Il paraît presque impossible de survivre à une traversée de continent sur une masse de végétation. C’est pourquoi les scientifiques ont tenté de déterminer si les rongeurs et les singes avaient voyagé sur le même lit de plantes enchevêtrées, ou si cette dispersion avait eu lieu en plusieurs fois.

Il est pratiquement impossible de résoudre cette énigme à l’aide des preuves fossiles directes. Cependant, après avoir reconstitué les continents, les courants et les climats du monde à l’époque de l’arrivée des primates en Amérique du Sud, Marivaux et ses collègues suggèrent qu’il est possible que, pendant une brève période, les conditions aient été idéales pour permettre aux mammifères « d’embarquer contre leur gré » dans un long périple vers un autre continent.

 

HYPOTHÈSES ET AUTRES DÉCOUVERTES

Les premiers primates d’Amérique du Sud étaient petits et se nourrissaient de fruits, ce qui laisse supposer que leurs ancêtres vivaient dans des forêts humides le long de la côte occidentale de l’Afrique, il y a environ 40,5 millions d’années. Les animaux qui vivaient à proximité des deltas et des réseaux fluviaux avaient davantage de chances d’être emportés par les inondations, et donc de s’accrocher aux parties d’arbres qui se détachaient et d’être emportés par la mer.

Ce scénario spéculatif n’est pas une simple conjecture, et n’est pas non plus propre aux singes sud-américains. Les lémurs et les tenrecs sont eux aussi arrivés à Madagascar depuis l’Afrique continentale à bord de radeaux naturels, tout comme des espèces de petits lézards, qui ont ainsi pu voyager à travers les Bahamas.

« Un écosystème tout entier peut se déplacer sur ces morceaux de rives », décrit Marivaux. Aujourd’hui, les radeaux de végétation peuvent être très grands, certains d’entre eux peuvent même entraîner des arbres qui portent encore leurs fruits. De nombreux primates et rongeurs qui vivaient le long des côtes de l’Afrique préhistorique habitaient des zones susceptibles de créer, pendant de grosses tempêtes, de tels radeaux capables de les transporter sur ces longues distances.

Selon la nouvelle étude, ces traversées auraient eu lieu il y a environ 40,5 millions d’années, lorsque l’Amérique du Sud et l’Afrique n’étaient séparées que par une distance d’environ 1 000 km, ce qui est bien plus court que les 2 900 km actuels.

Pour Seiffert, cette date pourrait être plus tardive. Il y a environ 33 millions d’années, le niveau de la mer a baissé, réduisant ainsi cette distance. « Une érosion importante dans les environnements proches du rivage aurait aussi pu conduire au détachement de ces grands radeaux », propose-t-il.

Les futures découvertes de fossiles aideront à élucider ce mystère, mais elles s’avèreront probablement difficiles. « Les fossiles retrouvés dans cette partie de l’Amazonie sont principalement des dents isolées, et ce en raison de la méthode qui doit être utilisée pour les collecter », révèle Seiffert. Les chercheurs prélèvent souvent des pelletées entières de sédiments sur les rives inclinées et les lavent dans l’eau, un processus qui permet de séparer les dents et les os de la terre et de la roche. Malheureusement, il arrive que les petits os soient détruits et que seules les dents, plus solides, soient conservées.
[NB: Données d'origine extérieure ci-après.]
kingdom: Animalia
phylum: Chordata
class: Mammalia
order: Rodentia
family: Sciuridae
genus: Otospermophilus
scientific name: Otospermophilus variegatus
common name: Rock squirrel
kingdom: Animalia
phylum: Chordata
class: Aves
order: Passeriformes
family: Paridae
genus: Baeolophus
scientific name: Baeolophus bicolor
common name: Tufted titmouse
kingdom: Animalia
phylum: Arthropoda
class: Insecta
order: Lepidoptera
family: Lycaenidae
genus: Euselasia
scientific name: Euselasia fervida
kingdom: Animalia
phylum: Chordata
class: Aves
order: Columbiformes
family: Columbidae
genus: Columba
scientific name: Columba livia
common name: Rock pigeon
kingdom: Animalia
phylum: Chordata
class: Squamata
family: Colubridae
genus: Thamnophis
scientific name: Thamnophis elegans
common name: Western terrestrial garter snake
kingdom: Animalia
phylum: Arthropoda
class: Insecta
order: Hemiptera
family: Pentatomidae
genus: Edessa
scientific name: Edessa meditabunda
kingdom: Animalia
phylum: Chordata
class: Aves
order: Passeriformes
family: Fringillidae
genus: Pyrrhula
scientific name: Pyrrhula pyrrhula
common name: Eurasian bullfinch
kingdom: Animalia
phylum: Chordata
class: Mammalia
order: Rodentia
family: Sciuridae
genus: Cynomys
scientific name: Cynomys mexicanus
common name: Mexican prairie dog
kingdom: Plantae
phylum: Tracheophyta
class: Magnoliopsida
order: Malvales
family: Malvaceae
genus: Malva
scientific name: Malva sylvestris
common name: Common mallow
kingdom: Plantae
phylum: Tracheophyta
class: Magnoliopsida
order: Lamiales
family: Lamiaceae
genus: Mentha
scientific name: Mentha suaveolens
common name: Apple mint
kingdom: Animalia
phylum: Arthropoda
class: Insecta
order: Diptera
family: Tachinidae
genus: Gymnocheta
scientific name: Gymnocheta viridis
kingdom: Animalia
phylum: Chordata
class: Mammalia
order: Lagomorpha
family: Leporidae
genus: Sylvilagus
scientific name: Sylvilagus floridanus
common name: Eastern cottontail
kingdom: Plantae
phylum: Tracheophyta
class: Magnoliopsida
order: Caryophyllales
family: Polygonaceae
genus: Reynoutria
La découverte de trois primates sud-américains primitifs depuis 2015 indique néanmoins que l’avenir pourrait donner lieu à de nouveaux détails sur les événements qui ont conduit les animaux jusqu’en Amérique du Sud. « Il y a dix ans, nous n’y aurions pas cru », conclut Marivaux.

Cet article a initialement paru sur le site nationalgeographic.com en langue anglaise.